A virtual option is being offered for the 2020 Boston with limited information so far on the price since it will include a shirt and a medal. As for me, I am unsure if I will participate since I don’t have much interest in training for the next 3.5 months to run a marathon by myself in the September heat but have not ruled out running it for fun with other friends who were supposed to run Boston 2020 if it is safe to run with others at that time. Prior to this, my plan had been to work up to about an 18 mile long run just to be able to run the marathon distance safely, but I wasn’t going for any PRs in September wanting to focus on short speedwork instead for my summer. I may end up still working up to those 18 miles, or I may not. I do know that this season of speed feels right to me though and I am following gut instinct this year to keep enjoying running and having fun trying something more outside of my comfort zone. I’ve had some people ask me how I continue to have motivation without races on the calendar and I feel lucky that my motivation in this sport has always come from just a pure love of running and pushing myself to reach my potential. It does make it tougher not having a date in mind at the end of this all to work towards, but it’s also been freeing in a sense to be able to give into how I’m feeling and let my heart dictate what the focus is this year. I can’t really explain it but if I never got to race again I think I’d still be waking up 6 or 7 days a week to get out the door just loving the sport.
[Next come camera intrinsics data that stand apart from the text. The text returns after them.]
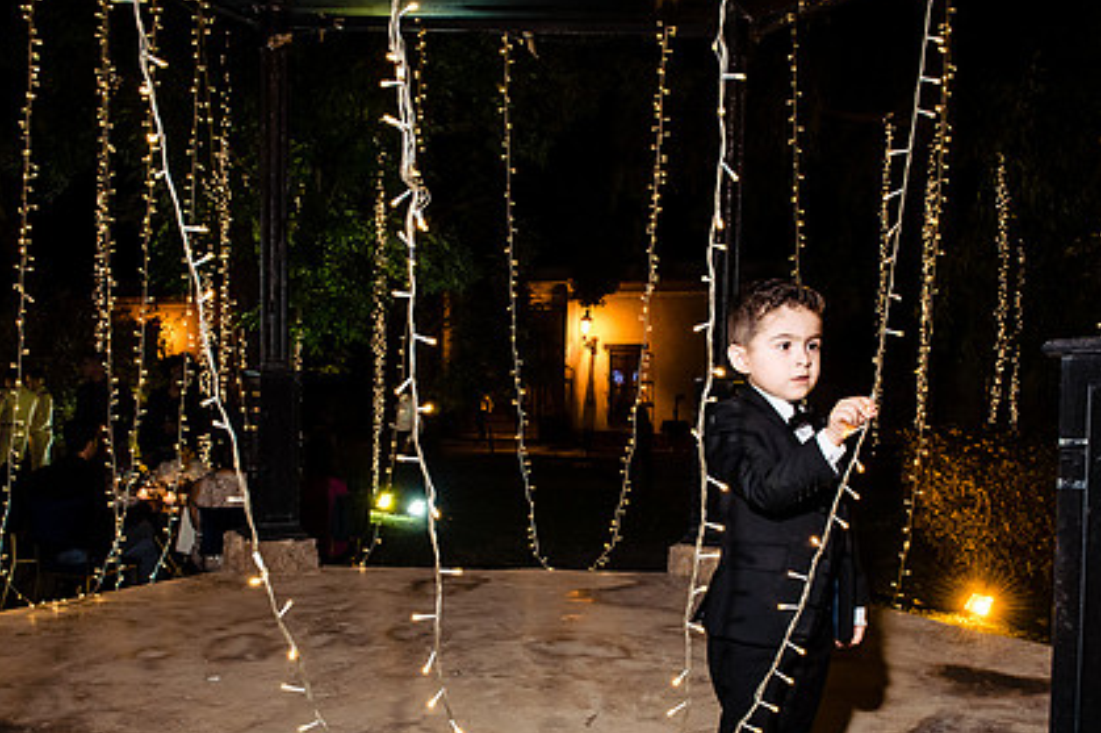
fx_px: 1101
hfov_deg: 53.1
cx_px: 583
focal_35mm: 36
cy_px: 493
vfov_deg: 36.4
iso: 2000
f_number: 8
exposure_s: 1/60
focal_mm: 26
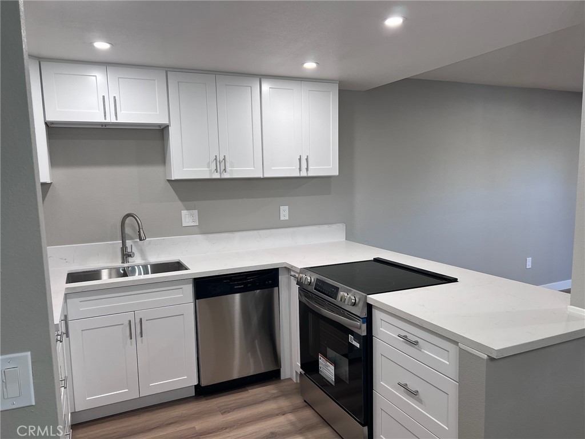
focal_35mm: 26
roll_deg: +1.6
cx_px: 292
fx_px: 439
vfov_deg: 53.1
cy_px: 220
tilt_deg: -6.5
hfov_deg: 67.3
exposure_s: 1/120
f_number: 1.5
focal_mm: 5.7
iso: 100
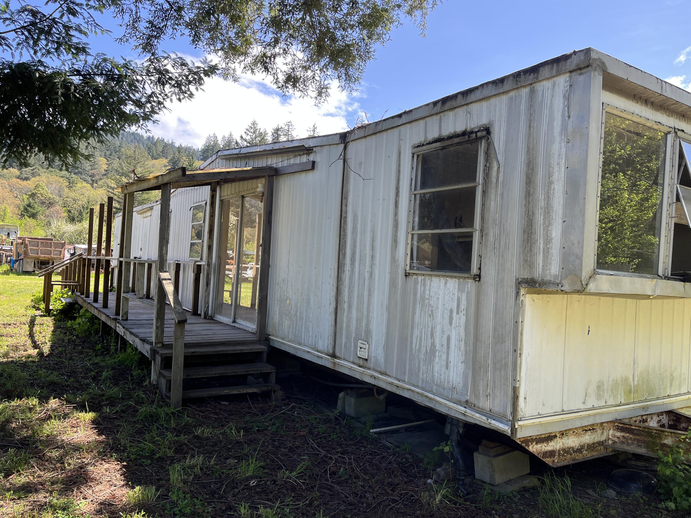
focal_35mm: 26
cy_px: 259
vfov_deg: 53.1
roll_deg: -3.6
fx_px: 519
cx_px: 346
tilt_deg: +0.8
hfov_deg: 67.3
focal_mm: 5.1
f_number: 1.6
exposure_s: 1/583
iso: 50
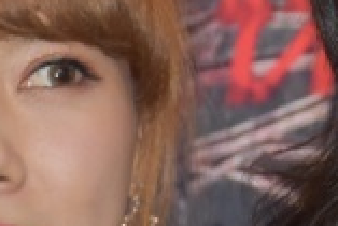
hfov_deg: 2.9
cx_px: 691
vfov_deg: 2.0
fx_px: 6541
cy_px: -30
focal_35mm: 696
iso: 1600
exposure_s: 1/60
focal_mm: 90
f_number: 5.3
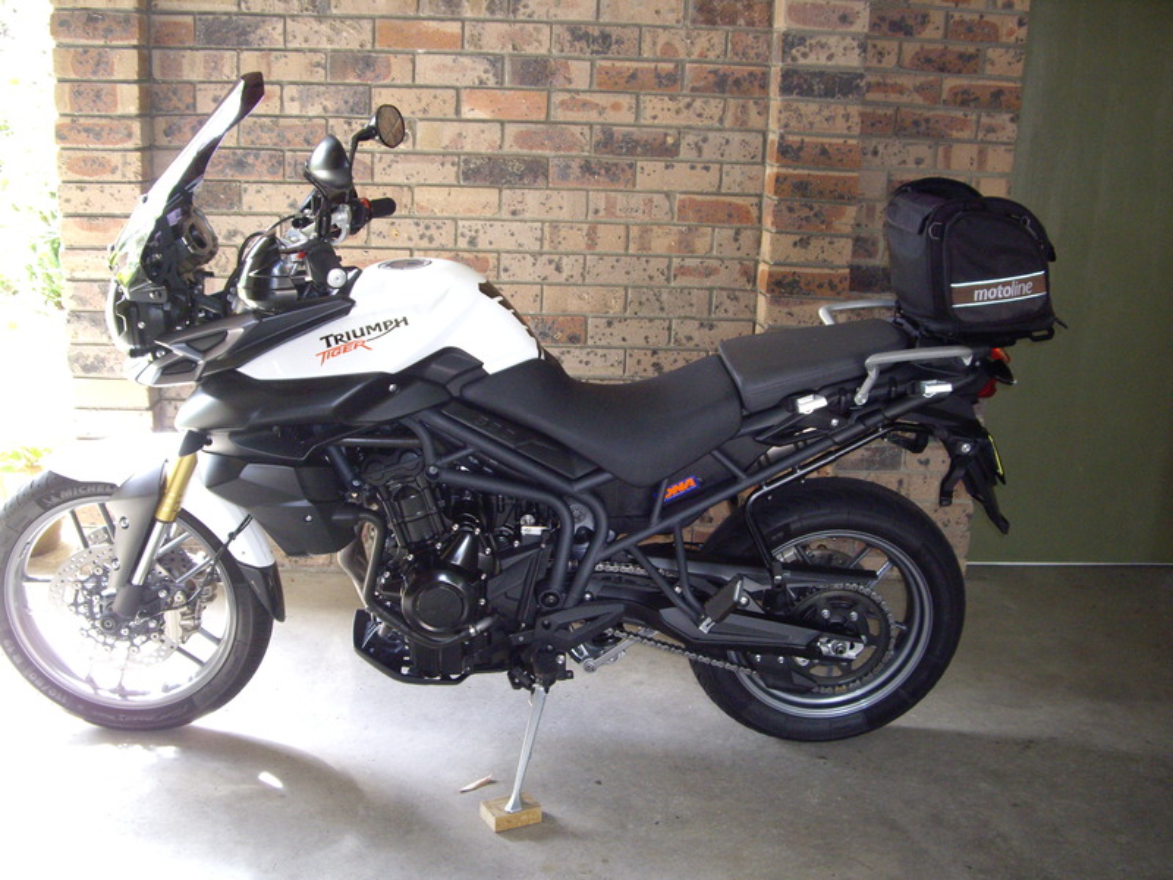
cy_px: 440
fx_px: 1288
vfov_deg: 37.7
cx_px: 586
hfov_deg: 49.0
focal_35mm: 38
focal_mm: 7.9
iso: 400
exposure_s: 1/40
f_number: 2.8
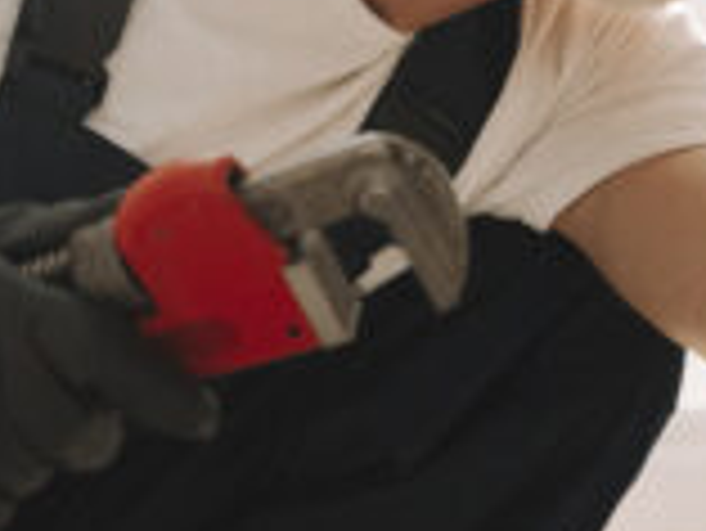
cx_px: 270
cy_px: 266
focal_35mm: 235
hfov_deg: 8.4
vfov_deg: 6.3
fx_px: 4797
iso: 500
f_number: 2.8
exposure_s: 1/500
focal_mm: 50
Moving past Boston 2020, I do have thoughts for bigger races once they’re offered again. I haven’t shared this with many people but I do technically have an entry into this year’s Chicago Marathon. I entered with a time qualifier hoping that my siblings or my dad would get in through the lottery and that we’d get to run their first marathons together, but unfortunately, none of them got through. As a result, I had been planning on deferring that entry to 2021 but am waiting to see what happens on that; it doesn’t look promising living in the Chicago area, but there’s no harm in waiting to defer at this point since it may mean a refund or free deferral to next year. Looking beyond the Fall, I have a BQ from 2019’s CIM and will likely enter the 2021 Boston with that time. I am hopeful that it will be safe to gather in larger groups by April 2021 but I don’t think we’ll have a good idea until later this year what things will look like; I pray for much more than just racing’s sake that things are under control by the end of this year. I want to go back to Boston and to feel that magic again, but I want it to be in an environment where we can have fun and not have to worry about getting sick or getting others sick.
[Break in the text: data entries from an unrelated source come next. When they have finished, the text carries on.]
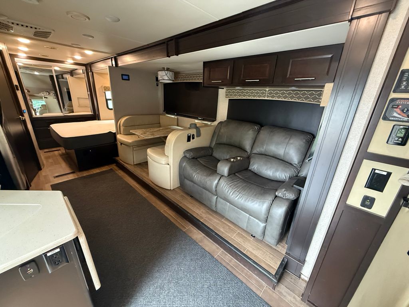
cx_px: 204
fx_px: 165
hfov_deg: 102.1
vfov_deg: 85.7
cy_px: 154
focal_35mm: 14
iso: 640
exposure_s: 1/60
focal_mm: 2.22
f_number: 2.2
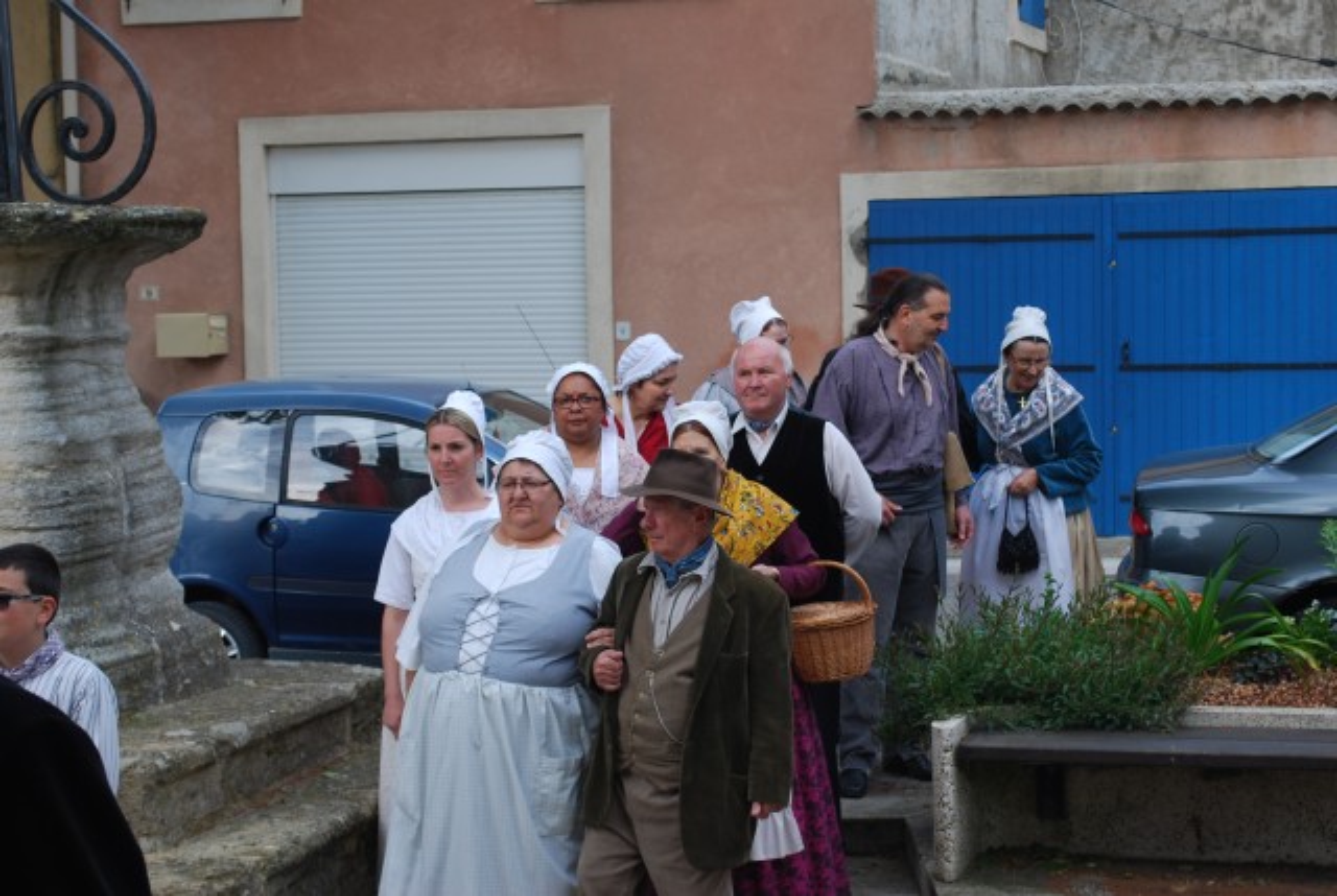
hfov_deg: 31.8
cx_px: 668
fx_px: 2344
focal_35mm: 63
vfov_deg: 21.6
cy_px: 448
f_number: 5.6
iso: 110
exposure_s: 1/125
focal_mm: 42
Please feel free to reach out if you want to talk through your disappointment on Boston being canceled; I understand what you’re going through and I’m so sorry that we didn’t get our chance to chase the unicorn this year. I hope that you know that you earned every right to wear that jacket if you were registered for 2020’s race and you should wear it proudly. Runners have the uncanny ability to rise up when disappointment strikes and I have no doubt this will light the fire for the next race we run.
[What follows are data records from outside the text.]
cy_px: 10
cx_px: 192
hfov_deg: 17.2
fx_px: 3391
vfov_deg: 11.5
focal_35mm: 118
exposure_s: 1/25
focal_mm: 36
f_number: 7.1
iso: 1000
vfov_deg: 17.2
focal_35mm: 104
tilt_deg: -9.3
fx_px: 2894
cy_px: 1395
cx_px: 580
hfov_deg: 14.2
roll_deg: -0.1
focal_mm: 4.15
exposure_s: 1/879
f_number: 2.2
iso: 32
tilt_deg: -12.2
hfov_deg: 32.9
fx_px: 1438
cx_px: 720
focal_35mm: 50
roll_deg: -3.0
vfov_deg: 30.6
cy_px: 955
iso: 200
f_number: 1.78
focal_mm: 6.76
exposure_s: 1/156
One thought on “Processing Boston 2020 and Moving Forward”
Great post. I was thinking this morning that the B.A.A. should automatically defer all first-time Boston runners to 2021. I know that would suck for others who had qualified but run Boston before but somehow it seems the fairest option. I had hoped to qualify for 2021 at either Glass City or Erie but both were cancelled. I, too, have a spot for Chicago but I am not hopeful that we will be able to run in October. Like you, I just hope we are in a place to race safely next year and I hope to toe the line in Hopkinton in 2022.